ONTAP Hardware

Removing SAS shelf from 2240 / leaving 2 controllers and SATA shelf

JohnWatson777
2,521 Views

We are planning on removing our SAS shelf and relocating it to another netapp stack.

This will leave the current netapp 2240 with two controllers and the SATA disks.

Our plan is to remove the current aggr and vol from the SAS shelf that are currently owned by one of the controllers.

Then remove ownership of the SAS disks from that controller. Making us able to move the shelf.

However, one area we are worried about is that the current Aggr on the SAS disks holds the Vol0 for that controller.

I can Snapmirror that across to the SATA shelf. But there is already a Vol0 on that Sata shelf for the controller that ownes all the SATA disks.

Would I snapmirror Vol0 across and then rename it to Vol1 - assign ownership 50/50 between the SATA disks. And set it to be the Root for the once SAS controller?

Then I could remove the old vol0 from the SAS shelf - remove disk ownership and move the shelf.

 

Any advice would be appreciated.

4 REPLIES 4

NAYABSK
2,487 Views

Hi John, 

 

Quite sometime back i have also faced the same issue and what i did is to migrate the vol0 and destroy the old one and move the diskshelf out. Below is the complete procedure 

 

 

Please remember that moving a root volume requires a reboot of the controller.  
Therefore, i suggest to complete this activity in your Maintenance windows. 

It is always good to have a snapshot created before starting any migrations 


FASProd>snap create -V vol0 vol0_snap


 1.       Disable the cluster:  

FASProd>cf disable

 
2.       Check the size of current vol0:  
 
FASProd>df -Vh  vol0
 
3.       Create a new root volume on destination aggr:    
 
FASProd>vol create  vol0_new  dest_aggr  <SIZE>
 
4.       Copy the data to the new volume:
 
FASProd> ndmpcopy /vol/vol0  /vol/vol0_new ( Can also use Vol Copy )
 
 5.       Once copy is done now Rename the old root volume: 
 
FASProd>vol rename vol0 vol0_old
 
6.       Rename the new root volume:  
 
FASProd>vol rename vol0_new vol0
 
7.       Now change the new vol0 to be used as root volume 
 
FASProd> vol options vol0 root ---> This will promote new vol as ROOT volume
 
8.       Reboot the controller:  
 
FASProd>reboot
 
9.       Confirm the destination aggr now hosts the root vol0:  
 
FASProd>vol status vol0  
 
10.   Once confirmed proceed to Offline and destroy the old volume
 
FASProd> vol offline vol0_old  
 
FASProd> vol destroy vol0_old
 
 
 
Thanks,
Nayab
 
 
 
 
 
**If my reply solved your issue please help to mark it as solution**

aborzenkov
2,465 Views
If all SATA disks are owned by the other controller, that is not possible. You cannot relocate root disk to aggregate owned by another controller. You need free SATA disks to create aggregate owned by controller with SAS disks and then relocate root volume to this aggregate.
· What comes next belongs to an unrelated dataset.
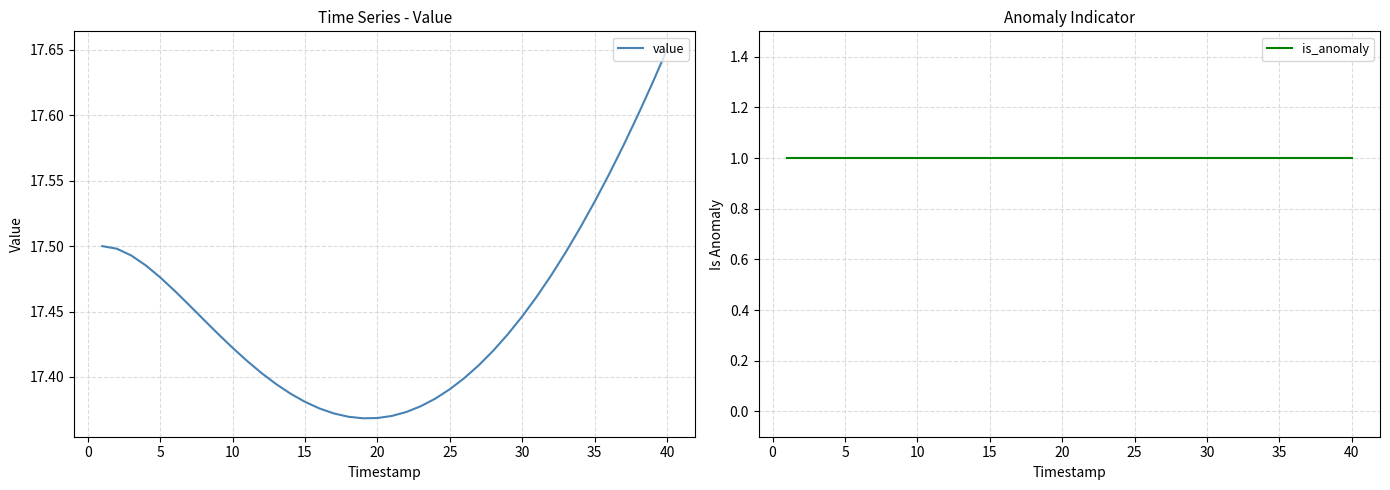

At which label does value reach its peak?

40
You may be able to change disk ownership of spare disks if you have enough of them.

JohnWatson777
2,440 Views

Thanks for your help.

 

We only have one spare on the SATA shelf. So look like we will have to blow away the Aggr on SATA that includes Vol0 - (snapmirrored this across to the SAS shelf)

Recreate the SATA Aggr leaving 4 disks available.
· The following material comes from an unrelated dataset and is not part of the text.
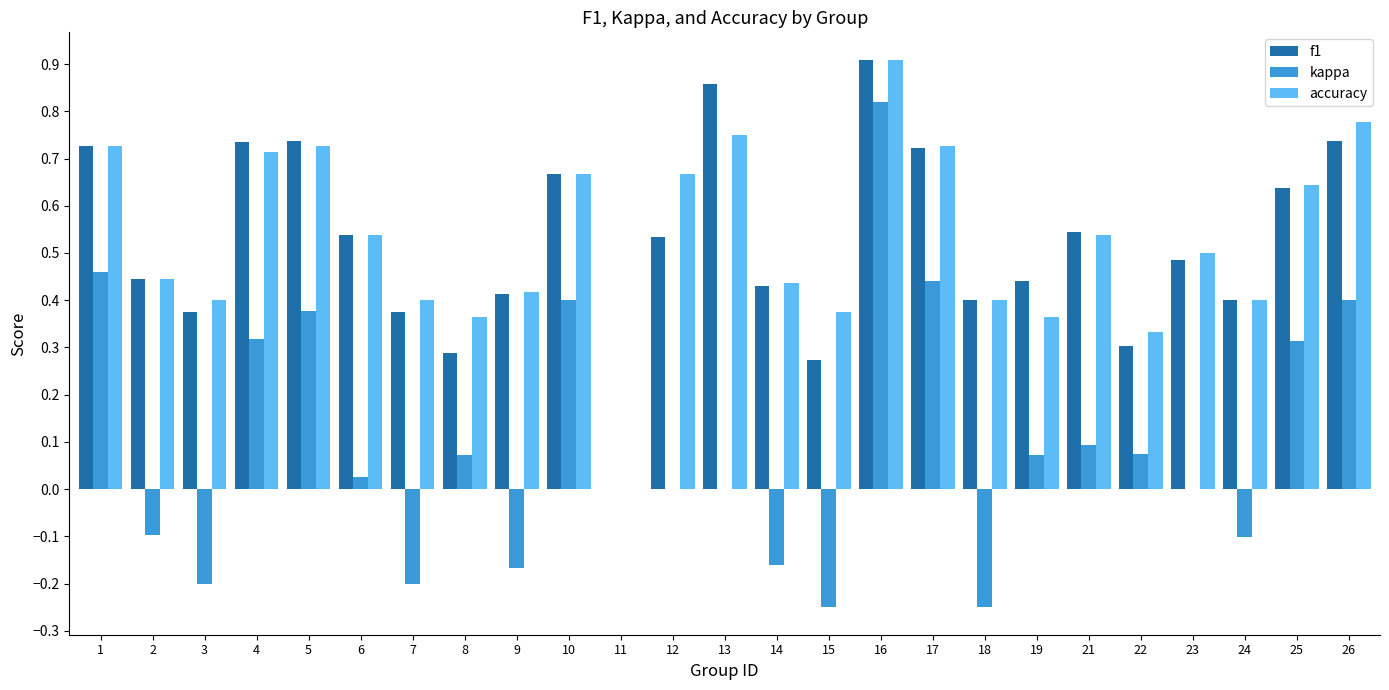

Is the value of kappa at 22 greater than the value of accuracy at 14?

No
Assign the 4 disks to the SAS controller.

Move the snapmirroed volumes back to the new Aggr on SATA.

Make another aggr with the 4 disks for the SAS controller.

Move the Vol0 for SAS to that aggr - Set As Root.

Blow away the SAS aggr and remove disk ownderships.

Remove the SAS shelf.

Reboot controllers.

 

The question we had was  will the SATA conroller run when we blow away the aggr to free up disks? The Vol0 for this controller is located in this location. We will copy it back after the new aggr is created.

I am hoping that only after a reboot that the changes would be seen.

Also using 4 disks is that overkill for just an aggr for Vol0?

 

PS this is a 7 mode environment.

aborzenkov
2,402 Views
You cannot reduce aggregate nor can you destroy root aggregate - you will need to reinstall filer.

You may be able convert raid_dp aggregate to raid4, this gives you additional spare disk to create new root aggregate. Old aggregate will be destroyed anyway, so it does not matter. Or you can reassign spare from m other controller.